Problem to solve:
Please state how many lines of the records hold the string "worn", giving nothing but the number.

Stored data:
<<<<
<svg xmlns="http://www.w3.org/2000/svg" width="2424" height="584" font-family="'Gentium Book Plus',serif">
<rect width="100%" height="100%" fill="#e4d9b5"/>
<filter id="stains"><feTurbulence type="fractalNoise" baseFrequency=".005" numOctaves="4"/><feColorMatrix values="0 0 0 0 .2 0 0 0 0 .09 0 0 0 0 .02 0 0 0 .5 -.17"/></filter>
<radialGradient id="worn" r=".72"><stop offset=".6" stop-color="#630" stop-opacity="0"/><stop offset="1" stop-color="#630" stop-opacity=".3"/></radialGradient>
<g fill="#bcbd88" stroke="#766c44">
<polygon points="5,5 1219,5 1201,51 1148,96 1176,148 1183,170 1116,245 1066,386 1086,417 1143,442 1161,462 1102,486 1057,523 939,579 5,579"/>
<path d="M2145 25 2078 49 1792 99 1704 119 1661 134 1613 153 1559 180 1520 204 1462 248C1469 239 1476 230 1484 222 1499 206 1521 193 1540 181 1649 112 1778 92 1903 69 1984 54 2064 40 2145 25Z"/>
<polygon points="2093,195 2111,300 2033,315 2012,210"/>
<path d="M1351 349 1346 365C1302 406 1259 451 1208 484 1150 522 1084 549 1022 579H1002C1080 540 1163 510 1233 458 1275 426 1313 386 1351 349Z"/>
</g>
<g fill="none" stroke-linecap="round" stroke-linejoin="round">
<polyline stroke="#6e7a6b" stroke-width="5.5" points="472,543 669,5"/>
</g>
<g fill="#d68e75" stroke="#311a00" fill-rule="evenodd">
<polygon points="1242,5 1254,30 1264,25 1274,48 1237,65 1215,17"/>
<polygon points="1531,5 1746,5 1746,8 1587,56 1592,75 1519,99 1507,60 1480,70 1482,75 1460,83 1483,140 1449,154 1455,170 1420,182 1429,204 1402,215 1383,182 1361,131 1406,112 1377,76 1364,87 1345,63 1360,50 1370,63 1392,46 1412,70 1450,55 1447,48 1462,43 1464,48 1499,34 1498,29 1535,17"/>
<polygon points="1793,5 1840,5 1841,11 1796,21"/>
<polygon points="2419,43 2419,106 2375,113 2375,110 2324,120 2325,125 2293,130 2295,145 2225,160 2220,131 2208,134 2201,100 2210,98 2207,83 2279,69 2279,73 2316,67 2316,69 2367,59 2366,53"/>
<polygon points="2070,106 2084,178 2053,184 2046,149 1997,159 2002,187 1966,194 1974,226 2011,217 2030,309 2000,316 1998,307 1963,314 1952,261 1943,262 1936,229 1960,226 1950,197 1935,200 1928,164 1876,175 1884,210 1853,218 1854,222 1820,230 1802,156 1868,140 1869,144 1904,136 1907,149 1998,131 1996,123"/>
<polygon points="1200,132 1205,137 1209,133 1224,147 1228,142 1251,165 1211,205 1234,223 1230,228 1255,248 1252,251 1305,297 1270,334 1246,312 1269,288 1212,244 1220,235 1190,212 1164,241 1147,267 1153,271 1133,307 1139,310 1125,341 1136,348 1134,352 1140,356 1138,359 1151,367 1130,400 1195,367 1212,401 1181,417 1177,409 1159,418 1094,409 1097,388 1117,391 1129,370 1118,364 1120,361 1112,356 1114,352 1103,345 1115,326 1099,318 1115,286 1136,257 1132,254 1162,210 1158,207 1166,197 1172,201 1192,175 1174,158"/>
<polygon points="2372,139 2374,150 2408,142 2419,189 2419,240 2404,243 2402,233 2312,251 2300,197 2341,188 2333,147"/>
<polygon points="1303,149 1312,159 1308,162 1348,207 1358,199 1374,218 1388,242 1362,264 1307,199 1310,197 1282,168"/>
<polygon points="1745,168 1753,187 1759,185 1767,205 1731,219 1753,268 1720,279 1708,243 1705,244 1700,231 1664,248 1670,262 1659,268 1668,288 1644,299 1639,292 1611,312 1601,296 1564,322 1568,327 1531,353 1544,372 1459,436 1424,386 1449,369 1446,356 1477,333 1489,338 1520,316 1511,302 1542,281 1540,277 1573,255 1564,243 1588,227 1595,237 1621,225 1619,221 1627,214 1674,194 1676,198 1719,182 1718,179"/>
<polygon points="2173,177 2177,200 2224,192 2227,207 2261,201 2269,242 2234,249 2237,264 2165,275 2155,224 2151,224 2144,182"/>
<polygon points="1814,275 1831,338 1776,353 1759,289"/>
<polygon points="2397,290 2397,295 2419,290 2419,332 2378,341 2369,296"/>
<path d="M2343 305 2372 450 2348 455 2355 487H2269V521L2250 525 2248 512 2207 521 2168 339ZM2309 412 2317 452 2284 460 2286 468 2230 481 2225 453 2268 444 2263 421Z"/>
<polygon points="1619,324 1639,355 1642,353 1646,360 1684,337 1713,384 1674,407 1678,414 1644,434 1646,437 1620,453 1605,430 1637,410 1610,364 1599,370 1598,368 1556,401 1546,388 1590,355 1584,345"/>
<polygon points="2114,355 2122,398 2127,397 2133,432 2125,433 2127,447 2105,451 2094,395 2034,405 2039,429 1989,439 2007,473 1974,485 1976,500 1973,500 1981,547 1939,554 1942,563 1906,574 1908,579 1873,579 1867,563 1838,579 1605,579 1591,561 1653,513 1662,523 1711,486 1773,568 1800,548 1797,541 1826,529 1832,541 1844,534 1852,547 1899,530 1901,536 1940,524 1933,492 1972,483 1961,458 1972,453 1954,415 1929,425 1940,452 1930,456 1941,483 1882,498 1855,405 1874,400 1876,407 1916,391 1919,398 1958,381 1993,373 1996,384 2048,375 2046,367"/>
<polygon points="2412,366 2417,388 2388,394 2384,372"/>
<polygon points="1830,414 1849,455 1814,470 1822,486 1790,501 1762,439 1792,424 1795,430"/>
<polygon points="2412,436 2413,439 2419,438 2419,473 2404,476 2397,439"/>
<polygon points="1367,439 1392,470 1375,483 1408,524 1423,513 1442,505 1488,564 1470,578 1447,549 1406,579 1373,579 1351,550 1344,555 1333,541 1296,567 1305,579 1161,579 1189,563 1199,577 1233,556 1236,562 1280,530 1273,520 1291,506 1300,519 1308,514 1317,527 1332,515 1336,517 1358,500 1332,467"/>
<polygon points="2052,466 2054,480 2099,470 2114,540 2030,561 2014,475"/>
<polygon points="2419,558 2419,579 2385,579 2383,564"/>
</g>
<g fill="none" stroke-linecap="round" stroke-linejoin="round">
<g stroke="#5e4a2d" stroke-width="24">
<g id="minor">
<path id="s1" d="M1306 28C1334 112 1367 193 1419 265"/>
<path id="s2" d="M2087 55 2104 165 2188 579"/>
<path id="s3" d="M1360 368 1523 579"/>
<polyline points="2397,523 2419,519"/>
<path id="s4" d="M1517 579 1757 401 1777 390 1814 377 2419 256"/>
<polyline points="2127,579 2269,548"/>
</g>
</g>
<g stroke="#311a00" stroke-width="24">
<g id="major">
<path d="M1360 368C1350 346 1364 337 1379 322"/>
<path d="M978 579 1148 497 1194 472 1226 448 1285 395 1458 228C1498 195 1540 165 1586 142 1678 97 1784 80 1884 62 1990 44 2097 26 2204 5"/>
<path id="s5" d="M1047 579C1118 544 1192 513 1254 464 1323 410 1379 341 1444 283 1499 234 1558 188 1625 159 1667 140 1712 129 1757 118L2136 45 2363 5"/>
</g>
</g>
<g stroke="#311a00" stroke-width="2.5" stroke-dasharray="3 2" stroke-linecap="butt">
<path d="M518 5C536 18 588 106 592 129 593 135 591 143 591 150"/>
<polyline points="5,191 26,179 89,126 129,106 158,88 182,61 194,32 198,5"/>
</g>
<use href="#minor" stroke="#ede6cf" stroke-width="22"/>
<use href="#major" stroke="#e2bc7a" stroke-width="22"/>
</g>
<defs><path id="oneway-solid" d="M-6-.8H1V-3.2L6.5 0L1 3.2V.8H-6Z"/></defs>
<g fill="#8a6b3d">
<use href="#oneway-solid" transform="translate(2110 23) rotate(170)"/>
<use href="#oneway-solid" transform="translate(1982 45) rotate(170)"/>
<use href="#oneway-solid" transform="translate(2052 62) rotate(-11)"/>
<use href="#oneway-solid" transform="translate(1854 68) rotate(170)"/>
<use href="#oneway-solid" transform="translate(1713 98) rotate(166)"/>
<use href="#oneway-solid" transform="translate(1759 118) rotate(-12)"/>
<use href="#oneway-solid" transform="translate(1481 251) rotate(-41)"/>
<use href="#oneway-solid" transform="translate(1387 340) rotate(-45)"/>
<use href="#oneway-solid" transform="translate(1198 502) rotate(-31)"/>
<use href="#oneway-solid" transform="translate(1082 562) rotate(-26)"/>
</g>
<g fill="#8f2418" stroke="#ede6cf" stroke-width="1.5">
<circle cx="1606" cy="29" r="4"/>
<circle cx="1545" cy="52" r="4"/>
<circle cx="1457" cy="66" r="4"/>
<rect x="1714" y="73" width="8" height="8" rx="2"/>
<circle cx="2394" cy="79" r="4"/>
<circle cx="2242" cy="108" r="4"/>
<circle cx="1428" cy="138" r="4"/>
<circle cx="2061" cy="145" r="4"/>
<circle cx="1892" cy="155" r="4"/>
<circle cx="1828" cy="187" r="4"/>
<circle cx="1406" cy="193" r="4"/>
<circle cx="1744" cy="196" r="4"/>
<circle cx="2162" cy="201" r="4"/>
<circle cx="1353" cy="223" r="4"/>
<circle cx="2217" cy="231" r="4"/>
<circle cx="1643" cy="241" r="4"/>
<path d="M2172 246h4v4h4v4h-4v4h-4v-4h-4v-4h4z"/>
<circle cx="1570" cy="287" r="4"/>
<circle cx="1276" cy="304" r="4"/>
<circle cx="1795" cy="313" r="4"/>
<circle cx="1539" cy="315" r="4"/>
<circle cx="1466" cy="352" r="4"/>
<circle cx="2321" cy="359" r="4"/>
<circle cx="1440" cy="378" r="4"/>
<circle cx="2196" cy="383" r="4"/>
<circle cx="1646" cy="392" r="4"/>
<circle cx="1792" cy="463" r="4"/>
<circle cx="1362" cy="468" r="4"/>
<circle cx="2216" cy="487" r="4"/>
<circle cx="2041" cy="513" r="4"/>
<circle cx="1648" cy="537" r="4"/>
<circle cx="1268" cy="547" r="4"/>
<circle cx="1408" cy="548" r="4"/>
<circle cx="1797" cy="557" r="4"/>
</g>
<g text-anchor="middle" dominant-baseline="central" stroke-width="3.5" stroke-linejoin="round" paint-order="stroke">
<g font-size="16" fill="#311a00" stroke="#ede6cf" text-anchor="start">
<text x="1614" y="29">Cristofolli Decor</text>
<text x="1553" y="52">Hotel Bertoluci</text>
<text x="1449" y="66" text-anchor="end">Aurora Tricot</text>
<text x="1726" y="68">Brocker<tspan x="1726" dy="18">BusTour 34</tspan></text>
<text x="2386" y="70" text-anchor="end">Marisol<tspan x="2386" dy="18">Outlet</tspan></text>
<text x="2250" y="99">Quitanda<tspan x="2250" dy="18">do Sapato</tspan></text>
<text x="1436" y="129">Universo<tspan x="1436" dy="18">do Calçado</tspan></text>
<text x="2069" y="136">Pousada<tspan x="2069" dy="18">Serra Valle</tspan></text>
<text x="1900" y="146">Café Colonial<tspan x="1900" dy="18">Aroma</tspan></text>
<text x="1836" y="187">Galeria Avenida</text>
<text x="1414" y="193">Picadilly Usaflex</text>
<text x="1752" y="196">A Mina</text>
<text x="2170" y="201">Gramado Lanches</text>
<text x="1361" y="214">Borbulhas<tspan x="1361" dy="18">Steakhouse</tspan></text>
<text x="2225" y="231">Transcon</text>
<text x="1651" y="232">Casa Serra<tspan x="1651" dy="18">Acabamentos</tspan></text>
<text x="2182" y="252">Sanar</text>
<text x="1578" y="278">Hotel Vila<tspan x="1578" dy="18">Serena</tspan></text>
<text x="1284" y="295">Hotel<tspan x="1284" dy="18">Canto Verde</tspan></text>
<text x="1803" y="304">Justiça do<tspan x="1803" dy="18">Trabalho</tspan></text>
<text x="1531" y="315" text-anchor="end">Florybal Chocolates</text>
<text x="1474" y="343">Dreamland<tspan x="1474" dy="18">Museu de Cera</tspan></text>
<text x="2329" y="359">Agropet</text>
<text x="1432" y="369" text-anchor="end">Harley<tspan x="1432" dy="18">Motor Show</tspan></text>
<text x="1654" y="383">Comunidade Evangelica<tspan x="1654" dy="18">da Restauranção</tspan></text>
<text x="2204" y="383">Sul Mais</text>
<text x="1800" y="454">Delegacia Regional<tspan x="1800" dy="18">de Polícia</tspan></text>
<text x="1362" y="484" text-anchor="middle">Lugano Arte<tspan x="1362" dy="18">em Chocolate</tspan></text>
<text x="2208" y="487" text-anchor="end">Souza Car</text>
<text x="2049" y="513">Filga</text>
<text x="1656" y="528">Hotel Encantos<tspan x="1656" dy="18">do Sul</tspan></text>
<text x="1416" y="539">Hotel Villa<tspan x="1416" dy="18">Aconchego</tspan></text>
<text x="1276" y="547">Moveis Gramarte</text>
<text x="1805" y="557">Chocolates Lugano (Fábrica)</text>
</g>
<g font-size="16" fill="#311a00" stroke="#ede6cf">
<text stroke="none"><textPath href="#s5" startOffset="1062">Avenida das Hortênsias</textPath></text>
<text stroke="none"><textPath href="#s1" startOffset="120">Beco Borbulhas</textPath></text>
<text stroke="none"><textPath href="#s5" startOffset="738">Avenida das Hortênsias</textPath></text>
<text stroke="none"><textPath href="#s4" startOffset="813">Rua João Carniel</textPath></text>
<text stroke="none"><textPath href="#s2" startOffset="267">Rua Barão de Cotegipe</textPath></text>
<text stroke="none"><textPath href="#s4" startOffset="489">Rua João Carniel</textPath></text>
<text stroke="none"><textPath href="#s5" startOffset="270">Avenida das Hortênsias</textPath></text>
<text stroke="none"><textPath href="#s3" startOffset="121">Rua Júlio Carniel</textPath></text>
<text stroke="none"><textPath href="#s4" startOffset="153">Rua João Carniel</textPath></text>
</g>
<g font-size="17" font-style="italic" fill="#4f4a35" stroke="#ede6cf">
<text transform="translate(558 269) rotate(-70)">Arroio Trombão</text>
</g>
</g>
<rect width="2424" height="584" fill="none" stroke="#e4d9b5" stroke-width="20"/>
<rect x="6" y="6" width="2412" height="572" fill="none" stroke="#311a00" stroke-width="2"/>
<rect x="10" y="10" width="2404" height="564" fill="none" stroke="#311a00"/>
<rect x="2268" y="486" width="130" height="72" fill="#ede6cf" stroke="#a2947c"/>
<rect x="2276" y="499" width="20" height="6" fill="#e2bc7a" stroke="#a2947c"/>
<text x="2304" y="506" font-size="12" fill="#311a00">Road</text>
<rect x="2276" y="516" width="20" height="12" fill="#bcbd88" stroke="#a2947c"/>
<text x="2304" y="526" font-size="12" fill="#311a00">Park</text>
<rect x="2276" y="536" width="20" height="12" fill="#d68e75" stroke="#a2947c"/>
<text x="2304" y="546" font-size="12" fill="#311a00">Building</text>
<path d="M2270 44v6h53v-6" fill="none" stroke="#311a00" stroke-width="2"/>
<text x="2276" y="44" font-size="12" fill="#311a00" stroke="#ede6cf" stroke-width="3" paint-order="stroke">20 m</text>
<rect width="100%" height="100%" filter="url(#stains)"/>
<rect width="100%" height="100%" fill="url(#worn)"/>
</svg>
>>>>
Written response:
2